»Wir haben unseren Platz auf diesem Planeten verspielt«


Der Fotoreporter Sebastião Salgado hat im Lauf seiner Karriere unendliches Leid gesehen. Im Interview verrät er, wie ihn der Ekel vor der Bestialität des Menschen ergriff, was seine Seele geheilt hat und warum man sein riesiges Werk leicht auf zehn Fotos reduzieren könnte.

Mit Anfang 20 musste Salgado entscheiden, ob er in den Untergrundkampf gegen die brasilianische Militärjunta zieht. Er emigrierte und machte Karriere in der Finanzwirtschaft. Mit 26 brachte er sich das Fotografieren bei.

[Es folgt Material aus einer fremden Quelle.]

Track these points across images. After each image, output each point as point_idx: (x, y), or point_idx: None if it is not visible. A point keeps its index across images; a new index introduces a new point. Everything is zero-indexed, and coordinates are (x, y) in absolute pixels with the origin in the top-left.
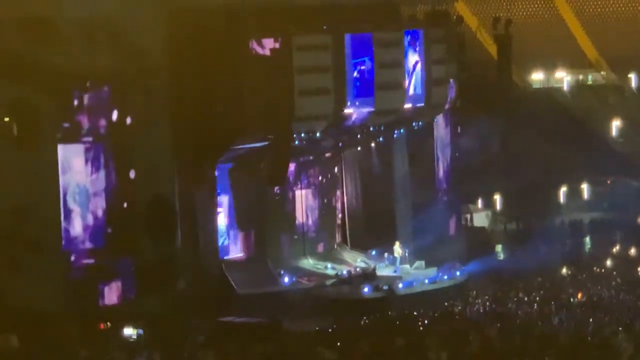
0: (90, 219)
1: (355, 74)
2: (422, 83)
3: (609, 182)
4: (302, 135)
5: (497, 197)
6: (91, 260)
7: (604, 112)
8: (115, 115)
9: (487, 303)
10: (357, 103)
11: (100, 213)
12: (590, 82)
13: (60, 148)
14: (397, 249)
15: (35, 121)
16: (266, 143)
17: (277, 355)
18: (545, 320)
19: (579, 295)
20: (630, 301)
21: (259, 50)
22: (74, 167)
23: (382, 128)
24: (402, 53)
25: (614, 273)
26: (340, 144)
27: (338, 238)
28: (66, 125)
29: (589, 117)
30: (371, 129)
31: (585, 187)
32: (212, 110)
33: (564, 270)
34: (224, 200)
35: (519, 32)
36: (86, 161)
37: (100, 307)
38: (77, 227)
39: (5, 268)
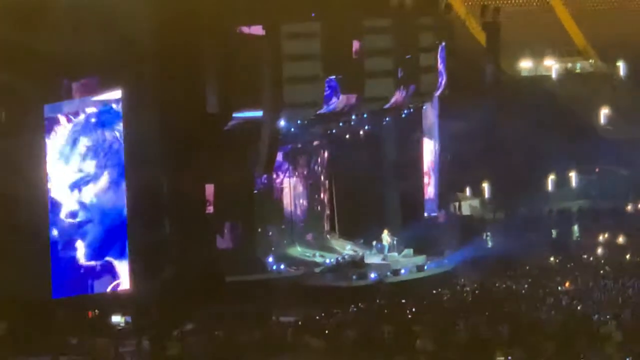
0: (78, 210)
1: None
2: None
3: (597, 170)
4: (291, 122)
5: (486, 185)
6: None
7: (592, 100)
8: (103, 102)
9: (475, 291)
10: None
11: (88, 203)
12: (578, 70)
13: (48, 136)
14: (386, 237)
15: (22, 108)
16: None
17: (265, 343)
18: (533, 309)
19: (567, 284)
20: (618, 289)
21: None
22: (62, 155)
23: (371, 115)
24: (390, 41)
25: (602, 261)
26: (328, 132)
27: (326, 226)
28: (53, 111)
29: (577, 105)
30: (360, 116)
31: (573, 175)
32: (200, 96)
33: (552, 259)
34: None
35: (508, 20)
36: (74, 150)
37: (88, 295)
38: (65, 218)
39: None
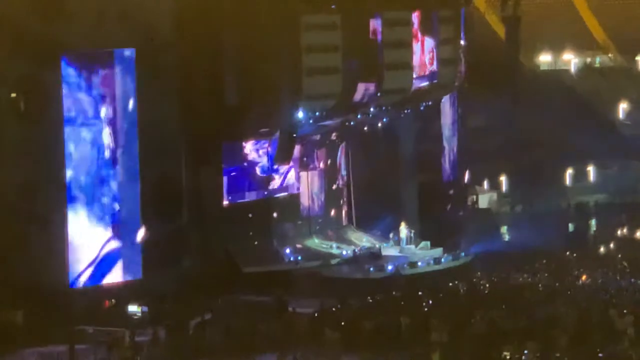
0: (98, 200)
1: None
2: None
3: (615, 165)
4: (309, 114)
5: (503, 179)
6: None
7: (610, 95)
8: (122, 94)
9: (492, 284)
10: None
11: (108, 193)
12: (597, 65)
13: (67, 126)
14: (403, 229)
15: (42, 98)
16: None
17: (282, 334)
18: (549, 302)
19: (584, 277)
20: (634, 283)
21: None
22: (81, 145)
23: (389, 108)
24: (410, 33)
25: (619, 255)
26: (347, 124)
27: (344, 218)
28: (73, 103)
29: (595, 100)
30: (378, 108)
31: (591, 169)
32: (219, 87)
33: (569, 252)
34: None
35: (527, 14)
36: (93, 140)
37: (104, 284)
38: (83, 209)
39: (11, 244)
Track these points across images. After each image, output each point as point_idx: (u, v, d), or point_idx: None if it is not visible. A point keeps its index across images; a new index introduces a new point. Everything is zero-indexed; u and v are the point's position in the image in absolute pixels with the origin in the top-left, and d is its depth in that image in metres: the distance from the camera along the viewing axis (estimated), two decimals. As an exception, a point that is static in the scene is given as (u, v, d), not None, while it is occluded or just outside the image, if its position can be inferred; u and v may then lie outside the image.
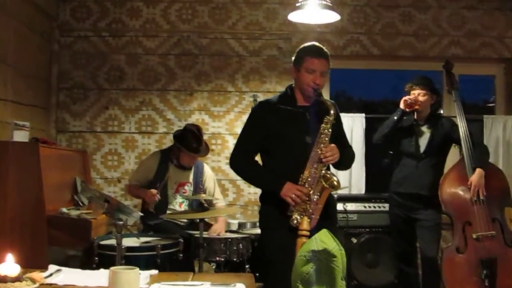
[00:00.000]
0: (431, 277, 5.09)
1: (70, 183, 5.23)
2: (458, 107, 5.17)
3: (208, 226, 5.36)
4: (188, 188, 5.50)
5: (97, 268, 3.52)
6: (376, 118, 6.40)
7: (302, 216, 3.59)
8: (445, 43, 6.58)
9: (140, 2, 6.49)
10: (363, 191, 6.39)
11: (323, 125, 3.71)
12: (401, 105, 5.27)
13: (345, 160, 3.94)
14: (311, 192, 3.63)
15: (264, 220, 3.97)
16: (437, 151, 5.24)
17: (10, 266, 2.73)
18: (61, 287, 2.81)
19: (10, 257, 2.76)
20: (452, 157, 5.56)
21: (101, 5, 6.46)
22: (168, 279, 2.93)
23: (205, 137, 5.71)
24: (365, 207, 5.87)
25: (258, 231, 4.38)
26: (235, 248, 4.94)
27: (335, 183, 3.65)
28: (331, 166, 3.84)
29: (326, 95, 6.28)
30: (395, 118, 5.28)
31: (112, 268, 2.57)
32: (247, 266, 4.98)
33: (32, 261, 3.77)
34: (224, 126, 6.47)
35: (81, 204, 5.10)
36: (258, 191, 4.16)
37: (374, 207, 5.85)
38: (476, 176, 4.90)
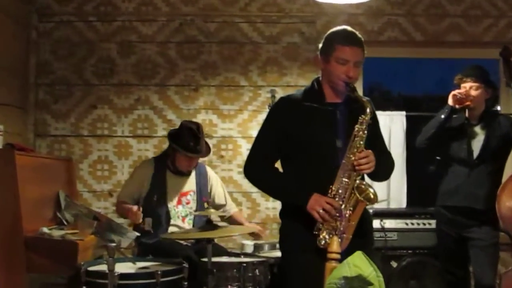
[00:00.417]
0: (488, 308, 5.09)
1: (52, 197, 5.25)
2: (518, 102, 5.18)
3: (254, 236, 5.55)
4: (192, 198, 5.51)
5: (86, 299, 3.53)
6: (419, 116, 6.41)
7: (331, 236, 3.59)
8: (502, 26, 6.57)
9: (134, -20, 6.54)
10: (404, 205, 6.40)
11: (357, 126, 3.69)
12: (450, 101, 5.26)
13: (383, 169, 3.91)
14: (342, 206, 3.63)
15: (285, 240, 3.97)
16: (494, 156, 5.23)
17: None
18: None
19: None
20: (512, 163, 5.55)
21: (87, -16, 6.53)
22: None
23: (213, 141, 5.75)
24: (406, 224, 5.87)
25: (278, 253, 4.37)
26: (250, 274, 4.93)
27: (372, 195, 3.65)
28: (365, 176, 3.84)
29: (359, 89, 6.28)
30: (443, 116, 5.27)
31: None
32: (265, 297, 4.98)
33: (8, 291, 3.80)
34: (236, 128, 6.49)
35: (65, 222, 5.12)
36: (278, 205, 4.17)
37: (418, 224, 5.85)
38: (543, 186, 4.89)
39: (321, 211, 3.61)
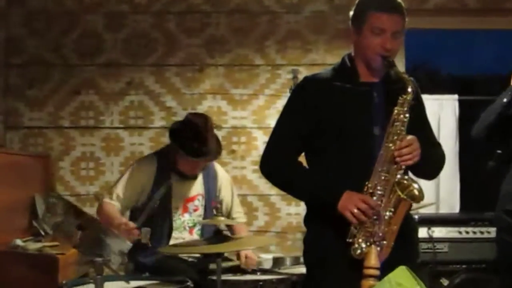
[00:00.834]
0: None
1: (26, 203, 5.28)
2: None
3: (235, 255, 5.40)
4: (200, 203, 5.48)
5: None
6: (474, 101, 6.39)
7: (368, 244, 3.58)
8: None
9: None
10: (456, 210, 6.40)
11: (396, 108, 3.69)
12: (513, 83, 5.26)
13: (430, 163, 3.91)
14: (381, 205, 3.62)
15: (311, 252, 3.96)
16: None
17: None
18: None
19: None
20: None
21: None
22: None
23: (222, 133, 5.72)
24: (460, 232, 5.87)
25: (303, 269, 4.38)
26: (269, 294, 4.95)
27: (416, 192, 3.63)
28: (409, 172, 3.83)
29: (400, 68, 6.27)
30: (505, 101, 5.24)
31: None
32: (287, 321, 4.99)
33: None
34: (251, 117, 6.51)
35: (42, 233, 5.15)
36: (302, 211, 4.17)
37: (474, 232, 5.85)
38: None
39: (355, 210, 3.59)
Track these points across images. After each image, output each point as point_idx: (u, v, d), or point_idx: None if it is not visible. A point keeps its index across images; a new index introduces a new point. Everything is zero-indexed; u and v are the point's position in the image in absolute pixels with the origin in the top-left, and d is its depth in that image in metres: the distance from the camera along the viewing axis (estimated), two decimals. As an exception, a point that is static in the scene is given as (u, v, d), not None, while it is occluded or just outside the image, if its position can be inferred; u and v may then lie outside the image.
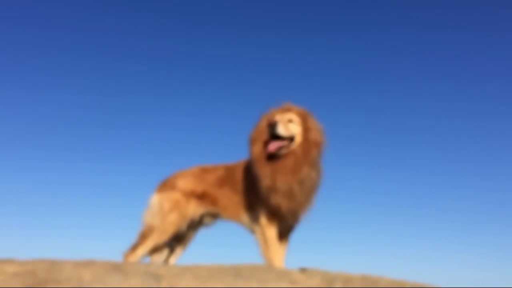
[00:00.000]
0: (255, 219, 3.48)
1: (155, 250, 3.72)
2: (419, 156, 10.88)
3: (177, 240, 3.88)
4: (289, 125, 3.30)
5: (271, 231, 3.37)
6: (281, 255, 3.43)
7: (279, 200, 3.23)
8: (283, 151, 3.25)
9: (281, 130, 3.22)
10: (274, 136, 3.23)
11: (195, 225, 3.82)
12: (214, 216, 3.77)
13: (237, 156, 3.84)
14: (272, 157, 3.26)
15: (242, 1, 12.12)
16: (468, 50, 11.18)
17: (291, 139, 3.28)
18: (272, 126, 3.21)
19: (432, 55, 11.42)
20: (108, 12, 11.35)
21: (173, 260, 3.90)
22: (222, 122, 10.90)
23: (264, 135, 3.33)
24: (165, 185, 3.79)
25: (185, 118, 11.01)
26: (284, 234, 3.51)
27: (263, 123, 3.42)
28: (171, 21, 11.64)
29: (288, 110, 3.42)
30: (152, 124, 10.92)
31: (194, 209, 3.68)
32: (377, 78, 11.58)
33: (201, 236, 3.96)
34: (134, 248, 3.64)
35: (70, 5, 11.06)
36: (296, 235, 3.59)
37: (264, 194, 3.26)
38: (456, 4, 11.25)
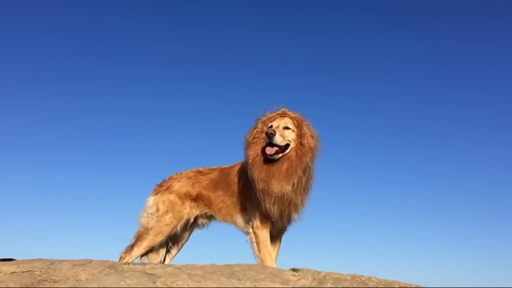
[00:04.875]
0: (248, 221, 3.54)
1: (150, 250, 3.77)
2: (410, 158, 10.98)
3: (172, 240, 3.93)
4: (285, 132, 3.37)
5: (264, 233, 3.43)
6: (273, 256, 3.50)
7: (272, 204, 3.29)
8: (279, 155, 3.32)
9: (278, 139, 3.29)
10: (271, 144, 3.30)
11: (190, 226, 3.87)
12: (209, 217, 3.83)
13: (233, 158, 3.92)
14: (267, 161, 3.33)
15: (240, 2, 12.19)
16: (468, 55, 11.31)
17: (286, 145, 3.35)
18: (269, 136, 3.28)
19: (434, 60, 11.53)
20: (105, 14, 11.37)
21: (168, 260, 3.95)
22: (219, 124, 10.93)
23: (260, 140, 3.39)
24: (161, 187, 3.85)
25: (182, 120, 11.04)
26: (276, 235, 3.58)
27: (259, 127, 3.48)
28: (167, 22, 11.69)
29: (283, 115, 3.49)
30: (149, 126, 10.94)
31: (189, 210, 3.74)
32: (377, 80, 11.66)
33: (196, 237, 4.02)
34: (130, 248, 3.69)
35: (70, 7, 11.09)
36: (288, 236, 3.67)
37: (258, 197, 3.33)
38: (460, 10, 11.38)
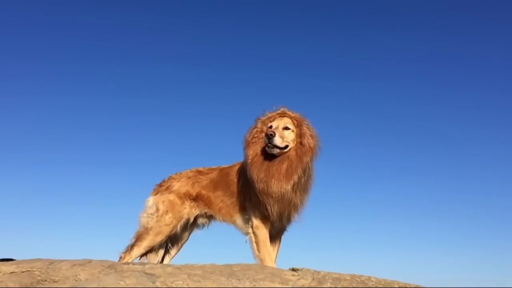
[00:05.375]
0: (247, 220, 3.53)
1: (150, 250, 3.77)
2: (410, 158, 10.99)
3: (172, 240, 3.93)
4: (285, 133, 3.36)
5: (263, 232, 3.43)
6: (273, 256, 3.50)
7: (272, 204, 3.28)
8: (277, 150, 3.30)
9: (278, 141, 3.28)
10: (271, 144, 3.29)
11: (190, 226, 3.87)
12: (209, 217, 3.83)
13: (232, 158, 3.92)
14: (266, 161, 3.32)
15: (240, 2, 12.18)
16: (468, 55, 11.31)
17: (285, 146, 3.35)
18: (269, 137, 3.27)
19: (434, 60, 11.53)
20: (105, 14, 11.37)
21: (168, 260, 3.95)
22: (219, 124, 10.93)
23: (260, 140, 3.39)
24: (161, 187, 3.85)
25: (182, 120, 11.04)
26: (276, 235, 3.58)
27: (258, 127, 3.48)
28: (167, 22, 11.69)
29: (283, 115, 3.48)
30: (149, 126, 10.95)
31: (188, 210, 3.74)
32: (377, 80, 11.66)
33: (195, 237, 4.01)
34: (130, 248, 3.69)
35: (70, 7, 11.09)
36: (287, 236, 3.67)
37: (257, 197, 3.32)
38: (460, 10, 11.38)
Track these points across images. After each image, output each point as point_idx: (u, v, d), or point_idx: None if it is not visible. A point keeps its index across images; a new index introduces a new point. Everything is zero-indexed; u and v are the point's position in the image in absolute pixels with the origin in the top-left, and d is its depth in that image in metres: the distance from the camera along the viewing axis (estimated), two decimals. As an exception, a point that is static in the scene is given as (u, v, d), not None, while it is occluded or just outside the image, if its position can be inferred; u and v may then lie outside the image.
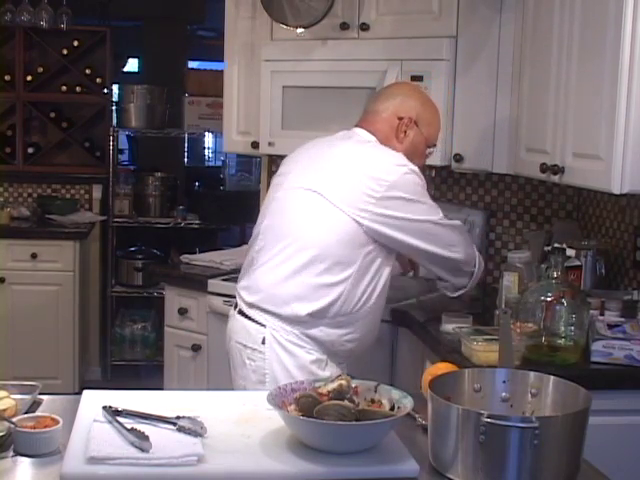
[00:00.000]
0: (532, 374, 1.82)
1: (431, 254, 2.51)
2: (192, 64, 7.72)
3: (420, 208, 2.46)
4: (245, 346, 2.49)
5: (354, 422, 1.67)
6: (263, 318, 2.46)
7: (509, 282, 2.77)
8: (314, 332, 2.44)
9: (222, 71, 3.98)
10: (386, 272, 2.50)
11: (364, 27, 3.36)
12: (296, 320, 2.43)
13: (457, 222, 2.60)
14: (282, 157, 2.77)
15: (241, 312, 2.53)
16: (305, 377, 2.29)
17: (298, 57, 3.49)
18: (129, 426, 1.70)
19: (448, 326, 2.66)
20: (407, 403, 1.76)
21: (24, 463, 1.64)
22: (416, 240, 2.46)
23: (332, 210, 2.42)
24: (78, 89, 5.53)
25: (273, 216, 2.53)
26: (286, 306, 2.43)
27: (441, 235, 2.50)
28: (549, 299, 2.38)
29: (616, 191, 2.35)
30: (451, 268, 2.58)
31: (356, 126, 2.61)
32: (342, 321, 2.45)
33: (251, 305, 2.49)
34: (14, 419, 1.71)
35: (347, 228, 2.41)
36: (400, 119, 2.56)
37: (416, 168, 2.49)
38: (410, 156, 2.52)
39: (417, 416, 1.88)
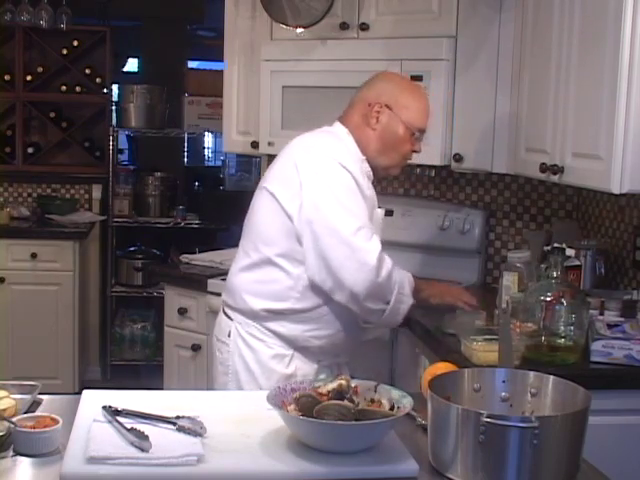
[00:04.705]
0: (532, 374, 1.82)
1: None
2: (192, 64, 7.70)
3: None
4: (217, 339, 2.57)
5: (354, 422, 1.67)
6: (231, 312, 2.51)
7: (509, 282, 2.77)
8: (275, 326, 2.43)
9: (222, 71, 3.98)
10: None
11: (364, 27, 3.36)
12: (255, 315, 2.44)
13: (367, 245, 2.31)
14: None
15: (223, 309, 2.60)
16: (263, 373, 2.39)
17: (298, 57, 3.49)
18: (129, 426, 1.70)
19: (450, 325, 2.66)
20: (407, 403, 1.76)
21: (24, 463, 1.64)
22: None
23: (275, 205, 2.40)
24: (78, 89, 5.52)
25: (247, 216, 2.57)
26: (241, 300, 2.46)
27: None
28: (549, 299, 2.38)
29: (616, 191, 2.35)
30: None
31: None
32: (303, 317, 2.42)
33: (224, 301, 2.57)
34: (14, 419, 1.71)
35: (288, 223, 2.37)
36: (370, 105, 2.46)
37: (347, 163, 2.35)
38: (390, 144, 2.46)
39: (417, 416, 1.88)
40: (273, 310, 2.42)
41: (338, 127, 2.50)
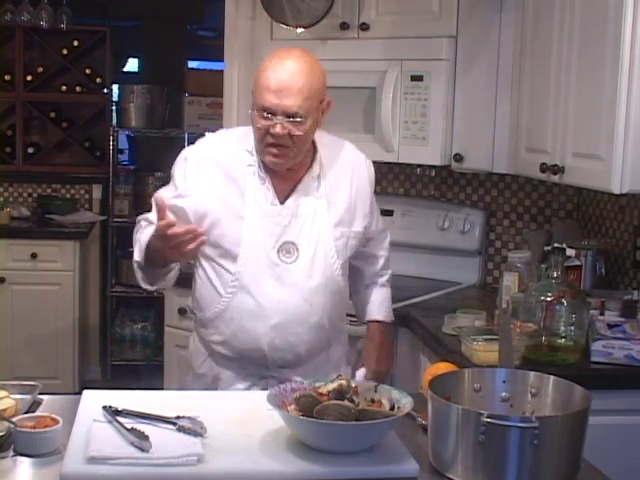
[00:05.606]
0: (532, 374, 1.82)
1: None
2: (192, 64, 7.68)
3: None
4: None
5: (354, 422, 1.67)
6: None
7: (509, 282, 2.77)
8: (196, 327, 2.45)
9: (222, 71, 3.98)
10: (225, 275, 2.27)
11: (364, 27, 3.36)
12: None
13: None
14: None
15: None
16: (188, 368, 2.44)
17: (298, 57, 3.48)
18: (129, 426, 1.70)
19: (450, 325, 2.66)
20: (407, 403, 1.76)
21: (24, 463, 1.64)
22: None
23: None
24: (78, 89, 5.52)
25: None
26: None
27: None
28: (549, 299, 2.38)
29: (616, 191, 2.35)
30: None
31: None
32: (202, 320, 2.35)
33: None
34: (14, 419, 1.71)
35: None
36: None
37: (190, 152, 2.53)
38: (253, 130, 2.26)
39: (417, 416, 1.88)
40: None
41: None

SZ-Magazin: 1994 haben Sie neun Monate lang den Genozid in Ruanda fotografiert. 900 000 Menschen starben, bis zu 500 000 Mädchen und Frauen wurden vergewaltigt, mehr als zwei ­Millionen Menschen flüchteten in Nachbarländer. Nach Ihrer Rückkehr er­klärten Sie, nie wieder Fotos machen zu wollen. Aus welchem Grund?
Sebastião Salgado:
Diese neun Monate im Herzen der Finsternis waren die schmerzvollste Zeit meines Lebens. Wenn ich Bilder zur Veröffentlichung auswählen sollte, kam ich nicht voran, weil ich immer wieder weinen musste. In diesen Momenten durchlebte ich das Fotografierte noch einmal in größter Verdichtung. Ich wurde lebensbedrohlich krank, weil mein Immunsystem nicht mehr funktionierte. Es begann mit Infektionen und Hautausschlägen und endete mit meinem völligen Zusammenbruch. Ich hatte den Glauben an den Menschen verloren. Eine so gewalttätige und bösartige Spezies verdiente es nicht zu leben.